▶ _Exercise goal_
Go through the data below and return each line where the string "ligne" appears.

Items listed in a dataset:
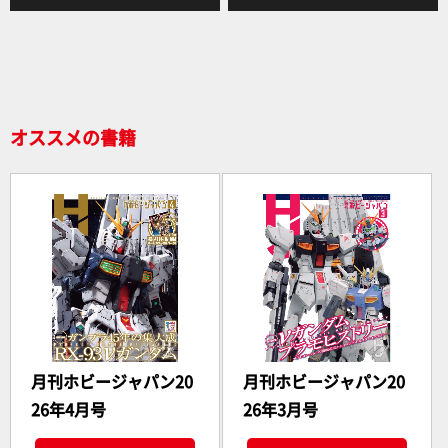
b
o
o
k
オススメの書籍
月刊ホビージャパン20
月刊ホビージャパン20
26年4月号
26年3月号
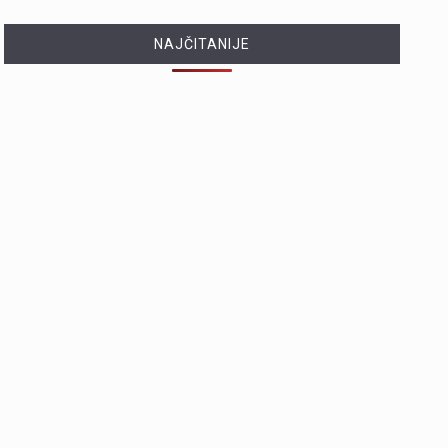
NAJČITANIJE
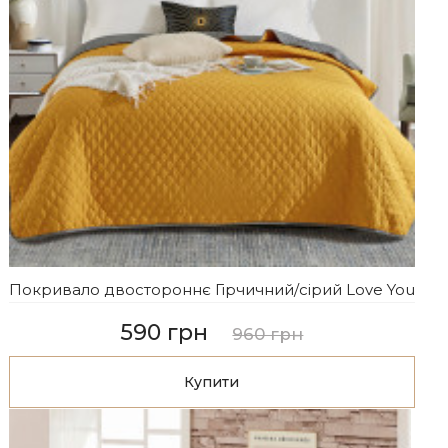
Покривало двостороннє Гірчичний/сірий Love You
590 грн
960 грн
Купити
==
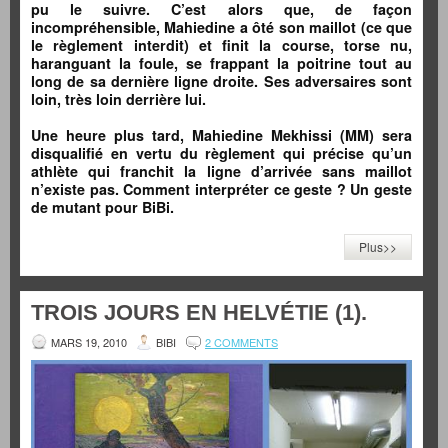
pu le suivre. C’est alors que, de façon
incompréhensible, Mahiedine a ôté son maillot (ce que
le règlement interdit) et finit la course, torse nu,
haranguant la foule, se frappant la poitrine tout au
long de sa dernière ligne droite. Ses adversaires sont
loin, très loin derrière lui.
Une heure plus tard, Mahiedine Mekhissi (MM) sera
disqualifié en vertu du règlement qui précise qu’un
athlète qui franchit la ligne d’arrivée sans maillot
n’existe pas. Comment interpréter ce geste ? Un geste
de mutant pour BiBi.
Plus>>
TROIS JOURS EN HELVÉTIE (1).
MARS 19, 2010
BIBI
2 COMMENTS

▶ _Output for this task_
long de sa dernière ligne droite. Ses adversaires sont
athlète qui franchit la ligne d’arrivée sans maillot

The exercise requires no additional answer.